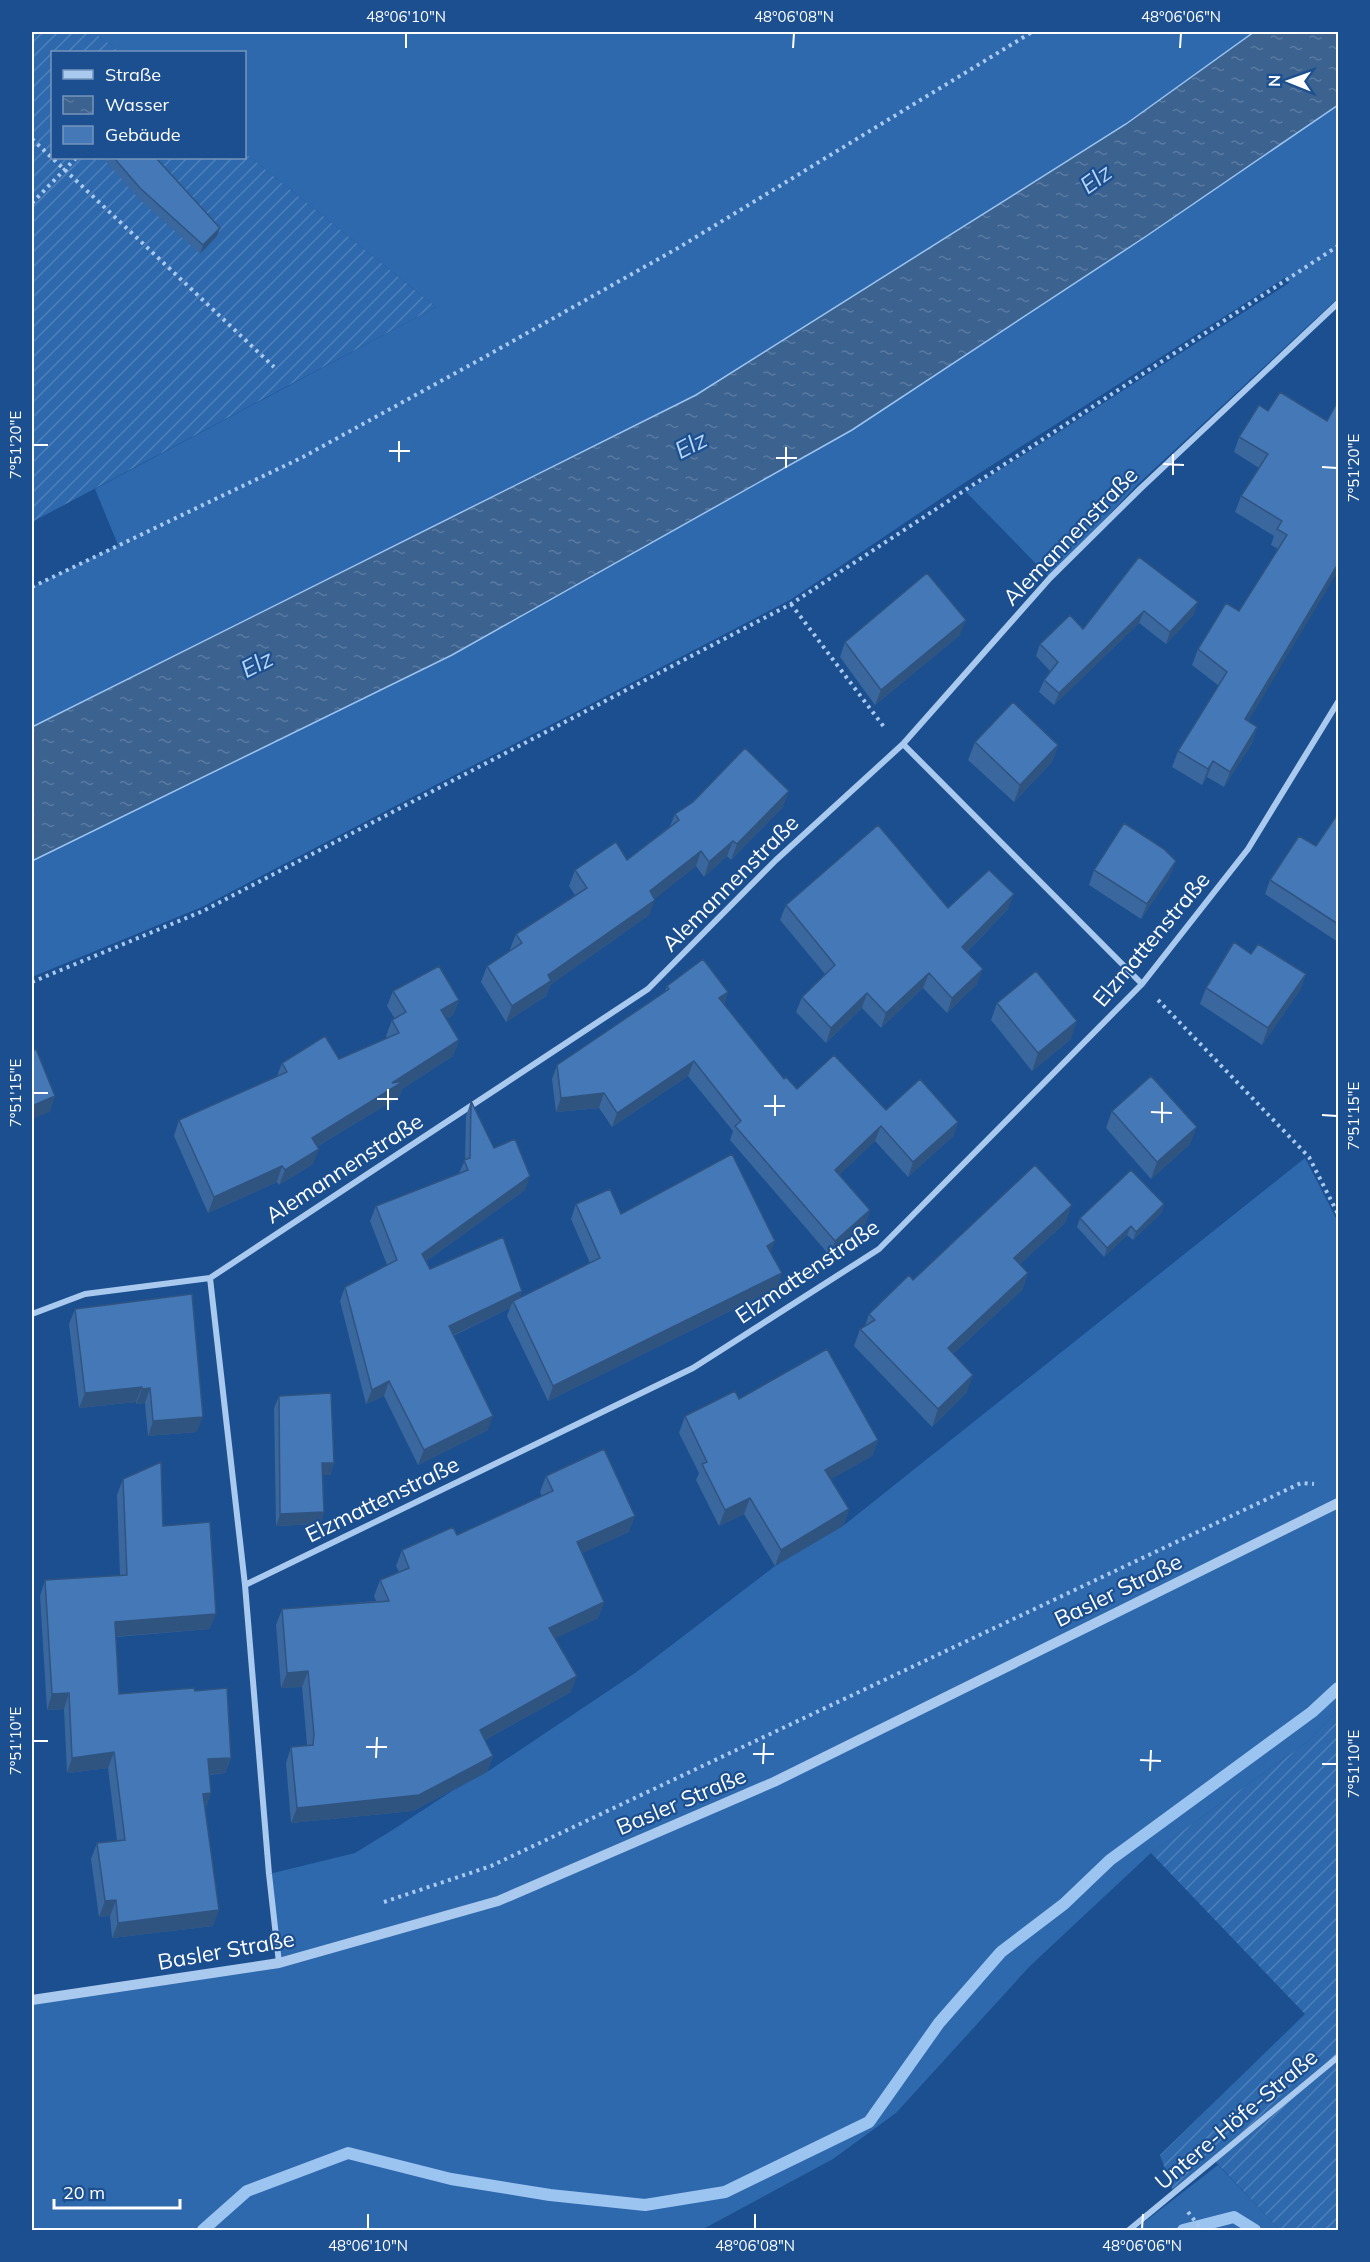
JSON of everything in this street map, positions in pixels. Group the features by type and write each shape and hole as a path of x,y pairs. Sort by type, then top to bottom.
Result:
{"street":[{"name":"Alemannenstraße","path":"32,1314 85,1294 210,1278 648,989 776,860 901,746 1050,578 1140,489 1338,303"},
{"name":"Elzmattenstraße","path":"245,1585 693,1368 879,1249 1142,984 1248,849 1338,702"},
{"path":"901,746 1142,984"},
{"path":"210,1278 245,1585 269,1874 279,1963"},
{"name":"Basler Straße","path":"32,2000 279,1963 498,1901 774,1782 1338,1503"},
{"name":"Untere-Höfe-Straße","path":"1129,2230 1338,2057"}],"path":[{"path":"32,587 303,457 429,388 678,248 1032,32"},
{"path":"32,139 51,159"},
{"path":"51,159 274,367"},
{"path":"32,203 75,159"},
{"path":"32,982 203,911 791,604 1338,246"},
{"path":"791,604 901,746"},
{"path":"1142,984 1308,1157 1338,1212"},
{"path":"378,1904 491,1866 1301,1483 1320,1484"}],"shaded area":[{"path":"32,32 94,32 119,51 51,51 51,159 246,159 246,154 436,307 32,522"},
{"path":"94,32 1254,32 1126,124 696,395 32,727 32,587 118,545 95,489 436,307 246,154 246,51 119,51"},
{"path":"1338,105 1338,298 1137,485 1050,578 966,492 1289,283 1286,277 961,485 790,600 202,907 32,977 32,861 452,655 852,430 1145,237"},
{"path":"1305,1158 1336,1218 1338,1216 1338,1711 1306,1743 1151,1853 1030,1966 896,2113 833,2159 707,2227 697,2230 32,2230 32,2000 279,1963 269,1874 355,1853 452,1791 487,1772 635,1673 775,1566 843,1526"},
{"path":"1338,1711 1338,2230 1280,2230 1212,2158 1173,2191 1160,2155 1305,2014 1151,1853 1306,1743"},
{"path":"1218,2165 1280,2230 1134,2230"}],"water":[{"name":"Elz","path":"1254,32 1338,32 1338,105 1145,237 852,430 452,655 32,861 32,727 696,395 1126,124"}],"building":[{"path":"115,159 157,159 220,228 203,245 140,188"},
{"path":"1280,392 1327,421 1338,401 1338,564 1245,719 1257,727 1230,772 1213,761 1208,769 1178,751 1227,672 1198,649 1226,603 1239,611 1287,535 1277,529 1282,521 1241,496 1268,454 1239,437 1259,405 1268,411"},
{"path":"1139,557 1198,602 1170,632 1144,611 1059,693 1044,680 1058,662 1040,644 1070,615 1083,629"},
{"path":"927,573 966,620 881,690 845,642"},
{"path":"1013,702 1058,745 1020,785 975,742"},
{"path":"745,748 789,791 737,844 733,841 709,862 701,851 650,891 655,900 548,975 551,981 512,1006 487,966 522,943 516,934 587,888 575,870 616,842 627,860 679,820 675,814 693,802"},
{"path":"1337,815 1338,924 1270,880 1299,836 1316,846"},
{"path":"1124,823 1164,849 1176,861 1147,904 1094,870"},
{"path":"878,825 948,908 989,870 1014,894 962,947 983,969 952,998 929,973 886,1013 867,993 831,1028 802,997 835,965 786,905"},
{"path":"1234,942 1251,954 1258,944 1306,974 1268,1028 1206,988"},
{"path":"703,959 728,992 719,998 784,1079 786,1077 797,1089 834,1055 886,1110 920,1079 958,1122 913,1162 881,1126 835,1170 870,1210 835,1241 735,1126 741,1121 694,1061 617,1113 604,1093 561,1098 557,1065 669,989 667,986"},
{"path":"439,966 459,1000 441,1010 459,1040 392,1083 404,1081 312,1138 319,1149 285,1170 282,1166 214,1197 179,1120 287,1072 282,1063 325,1036 339,1059 399,1033 392,1020 406,1012 393,991"},
{"path":"1036,971 1077,1021 1038,1053 997,1003"},
{"path":"36,1049 55,1096 32,1106 32,1051"},
{"path":"1151,1076 1197,1127 1157,1162 1112,1111"},
{"path":"471,1101 494,1148 515,1139 530,1176 422,1254 430,1269 503,1237 522,1291 449,1326 493,1416 424,1450 389,1381 372,1390 345,1287 397,1260 376,1206 468,1170 464,1160 470,1158"},
{"path":"732,1154 775,1241 767,1246 782,1273 553,1386 513,1301 600,1258 576,1204 610,1189 621,1214"},
{"path":"1035,1165 1072,1205 1014,1258 1028,1273 948,1348 973,1375 938,1409 860,1329 875,1320 869,1314 909,1275 913,1280"},
{"path":"1131,1170 1164,1204 1136,1232 1131,1226 1107,1248 1080,1218"},
{"path":"192,1294 203,1417 153,1421 150,1388 85,1393 75,1309"},
{"path":"827,1349 878,1440 825,1470 849,1509 781,1550 750,1498 725,1510 702,1464 707,1462 685,1416 735,1391 739,1399"},
{"path":"331,1393 334,1463 322,1463 324,1512 280,1514 279,1396"},
{"path":"604,1449 635,1516 577,1542 604,1602 549,1628 577,1676 480,1730 493,1756 419,1795 297,1808 291,1747 313,1745 314,1734 308,1671 287,1673 282,1609 389,1601 380,1580 409,1568 402,1550 453,1527 457,1535 553,1491 546,1476"},
{"path":"161,1462 163,1526 210,1522 216,1614 115,1622 119,1694 194,1688 195,1691 227,1688 231,1758 208,1759 211,1793 203,1794 219,1910 118,1923 116,1900 105,1901 97,1843 125,1840 114,1752 72,1758 69,1693 52,1694 45,1580 127,1575 123,1479"}],"waterway":[{"path":"203,2230 247,2191 348,2153 451,2179 550,2195 645,2205 725,2192 869,2122 939,2023 1001,1952 1064,1904 1110,1860 1312,1712 1338,1688"},
{"path":"1183,2230 1234,2217 1255,2230"}]}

TASK DETAILS = The answer must be a single number: how many lines in the records above contain the word "street".

ANSWER AREA = 2